Furthermore, it is equally important to ensure that debtors are aware of the principles and ethics of debt restructuring, as many debtors (mostly out of inexperience), have acted in a manner that is totally unacceptable to creditors.
Often company owners and directors have refused or stalled a restructuring process in anticipation of an immediate rebound in the rupiah.
Others have agreed to restructure, but have prevented auditors, lawyers and valuers from conducting proper and necessary investigations.
In addition, more than a handful of debtors have acted as if it were "business as usual" with the company, by continuing to sidestream funds, shifting assets from one subsidiary to the other, without realizing that the minute a debtor is declared in default, creditors maintain the right to have a say on how business should be run.
Finally, ingredients to a successful debt restructuring would include honest and open information flow between the two parties.
As such, the issue of disclosure, previously a "taboo" subject to most business families should be revisited and reemphasized.
The Task Force should realize that in most cases it is lack of disclosure that slows down discussions between banks and sometimes even jeopardizes progress made in earlier talks.
If the Task Force can manage to precisely identify the above issues and address them accordingly and wisely, only then can the Jakarta Initiative produce quick and meaningful results.
Most bankers and economists say an economic recovery in Indonesia cannot be engineered unless the mounting foreign debt problem is dealt with.
Unfortunately clear evidence has shown that past efforts at debt restructuring have floundered as creditors mostly squabbled with borrowers over how to conduct negotiations.
While continuing to sit on negotiating tables, creditors have recently shown impatience with the lack of progress and started showing signs of leaving the matter to the (bankruptcy) courts.
Progress on corporate debt restructuring will be a key focus over the months to come and the Task Force will be in the public's scrutiny, as this is seen as a final attempt by the government to facilitate the negotiations, before directly intervening in the workouts.
It is highly probable that the Indonesian government, out of desperation and impatience, will call for direct intervention, if the guidelines announced in the Jakarta Initiative do not foster quick solutions.
The IMF seems likely to support such actions, as in the case of Thailand.

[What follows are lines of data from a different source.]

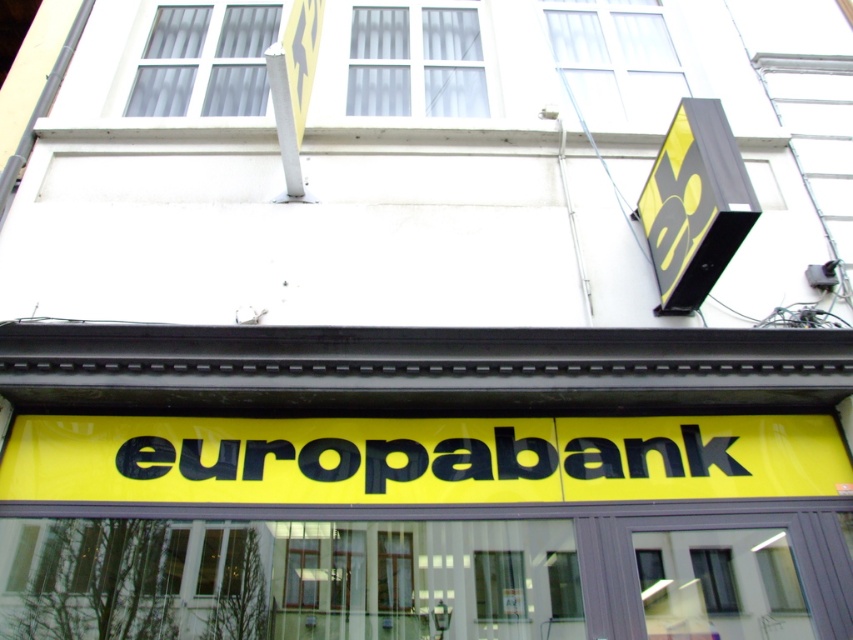
Question: Does transparent glass window at upper center lie behind transparent glass window at center?

Choices:
 (A) yes
 (B) no

Answer: (A)

Question: Which object is closer to the camera taking this photo?

Choices:
 (A) yellow matte/black sign at center
 (B) transparent glass window at upper center
 (C) yellow matte signboard at center

Answer: (C)

Question: Is yellow matte signboard at center further to the viewer compared to yellow matte/black sign at center?

Choices:
 (A) no
 (B) yes

Answer: (A)

Question: Which object appears closest to the camera in this image?

Choices:
 (A) clear glass window at upper center
 (B) transparent glass window at upper center

Answer: (A)

Question: Does clear glass window at upper center have a lesser width compared to transparent glass window at center?

Choices:
 (A) no
 (B) yes

Answer: (A)

Question: Which of the following is the closest to the observer?

Choices:
 (A) white glass window at upper center
 (B) transparent glass window at upper center
 (C) yellow matte signboard at center

Answer: (C)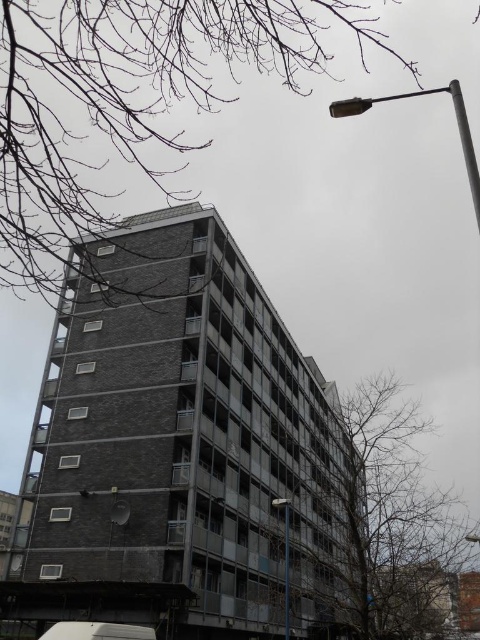
Question: Is metallic pole at upper right wider than metallic pole at center?

Choices:
 (A) yes
 (B) no

Answer: (A)

Question: Can you confirm if metallic pole at upper right is positioned below metallic pole at center?

Choices:
 (A) no
 (B) yes

Answer: (A)

Question: Can you confirm if metallic pole at upper right is positioned to the left of metallic pole at center?

Choices:
 (A) no
 (B) yes

Answer: (A)

Question: Which point appears closest to the camera in this image?

Choices:
 (A) (279, 499)
 (B) (469, 184)

Answer: (A)

Question: Which object appears farthest from the camera in this image?

Choices:
 (A) metallic pole at upper right
 (B) metallic pole at center

Answer: (B)

Question: Which of the following is the closest to the observer?

Choices:
 (A) (457, 113)
 (B) (285, 563)

Answer: (A)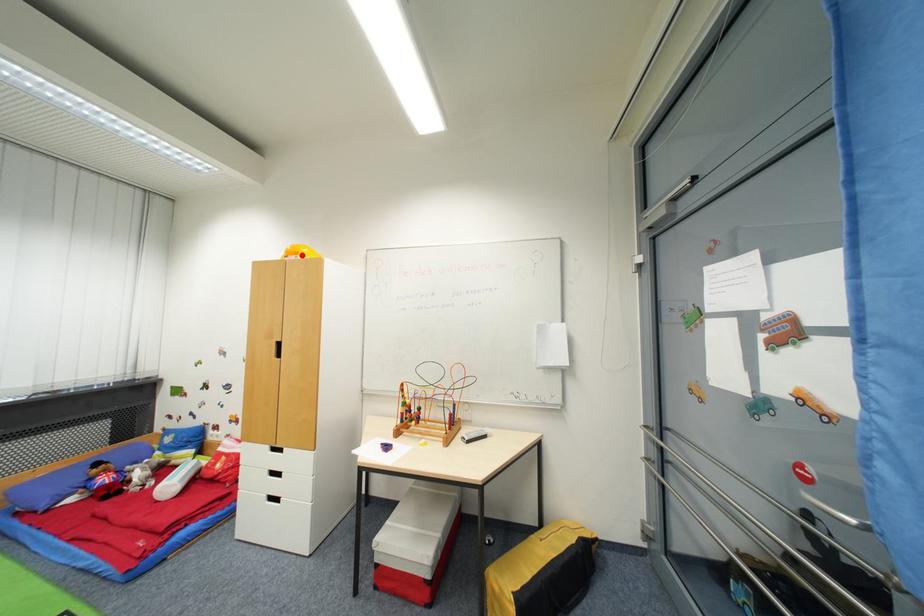
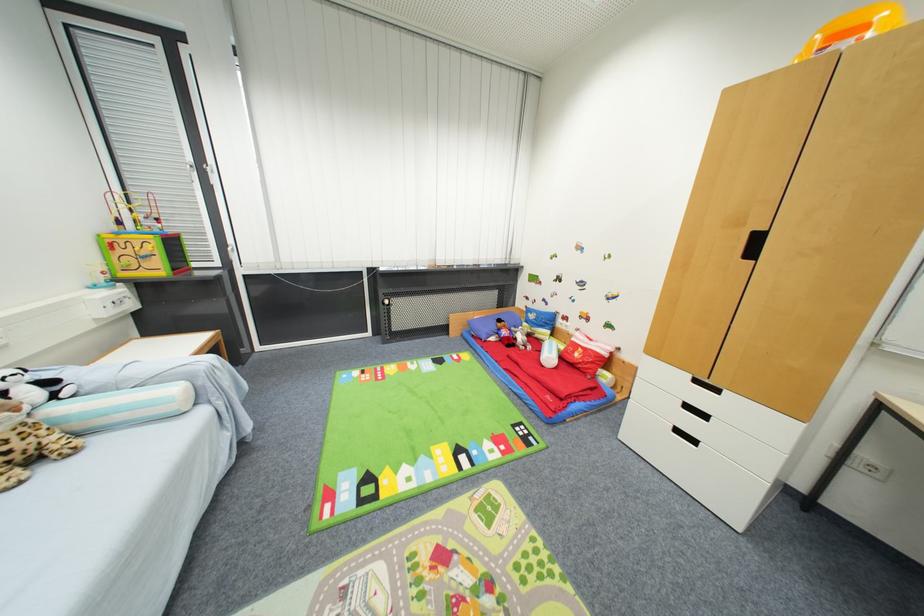
Find the pixel in the second image that matches the highlighted location in the first image.

(868, 30)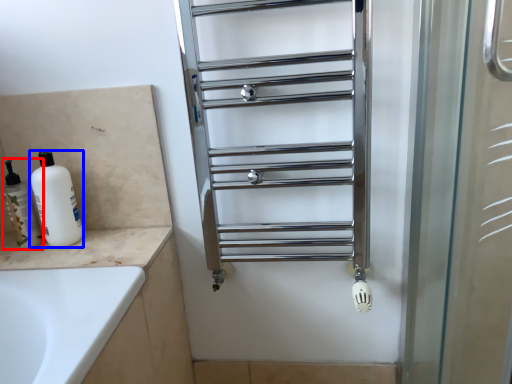
Question: Which object is closer to the camera taking this photo, toiletry (highlighted by a red box) or cleaning product (highlighted by a blue box)?

Choices:
 (A) toiletry
 (B) cleaning product

Answer: (B)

The Kingdom's most recent letter of intent with the International Monetary Fund says that, if necessary, the government will develop procedures "for enforcing a timetable for implementing agreed guidelines, including arbitration among deadlocked parties".
In most cases you could say that "extreme problems call for extreme solutions". Looking at the state of the nation's economy today, it is time for extreme solutions.
The writer is a corporate finance director of American Express Bank.
Window: It should come as no surprise that in most creditor's view, the principles laid out in the Jakarta Initiative consist of "yesterday's news", as these efforts have been actively applied in negotiations over the past 10 months with minimal results.